Ashurst, CMS and DLA Piper have all hiked pay for newly qualified (NQ) lawyers as the battle for junior talent continues to rage.

Ashurst has increased its NQ salary to £140,000, with DLA bumping rates up to £130,000 and CMS to £120,000.

Ashurst’s pay boost represents a 12% increase from the previous rate of £125,000. The increase means Ashurst’s NQ salary has risen by more than 60% in the last five years

In the process, Ashurst has leapfrogged Norton Rose Fulbright and Herbert Smith Freehills Kramer, both of which pay £135,000.

At £140,000, it is on par with Baker McKenzie, Hogan Lovells and Macfarlanes. Alongside Macfarlanes, Ashurst is now the highest paying UK firm outside of the Magic Circle, whose members all pay a rate of £150,000.

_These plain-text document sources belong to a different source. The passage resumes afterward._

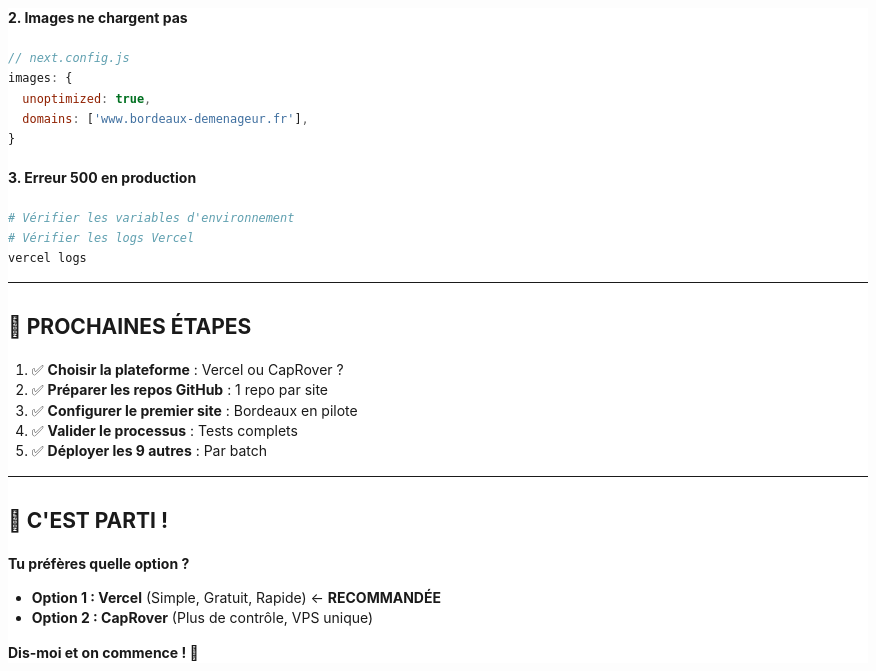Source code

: #### **2. Images ne chargent pas**
```javascript
// next.config.js
images: {
  unoptimized: true,
  domains: ['www.bordeaux-demenageur.fr'],
}
```

#### **3. Erreur 500 en production**
```bash
# Vérifier les variables d'environnement
# Vérifier les logs Vercel
vercel logs
```

---

## 📝 **PROCHAINES ÉTAPES**

1. ✅ **Choisir la plateforme** : Vercel ou CapRover ?
2. ✅ **Préparer les repos GitHub** : 1 repo par site
3. ✅ **Configurer le premier site** : Bordeaux en pilote
4. ✅ **Valider le processus** : Tests complets
5. ✅ **Déployer les 9 autres** : Par batch

---

## 🎉 **C'EST PARTI !**

**Tu préfères quelle option ?**
- **Option 1 : Vercel** (Simple, Gratuit, Rapide) ← **RECOMMANDÉE**
- **Option 2 : CapRover** (Plus de contrôle, VPS unique)

**Dis-moi et on commence ! 🚀**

DLA’s increase to £130,000 represents an 18% increase from the previous rate of £110,000. The firm has also increased NQ pay by 9.3% to £82,000 in the firm’s six UK offices outside of London.

DLA UK managing partner Andrew Dyson said the increase reflects ‘a significant investment into our people in the UK.’

Elsewhere, CMS’s 9% hike to £120,000 equates to a £10,000 increase from its previous NQ rate of £110,000 and puts the firm level with Travers Smith and Simmons & Simmons.

Like DLA, the international firm has also increased its regional pay rates; NQs in Bristol now receive £76,500, and in Manchester, Sheffield, Liverpool, Edinburgh, Glasgow and Aberdeen the base rate has risen to £68,000.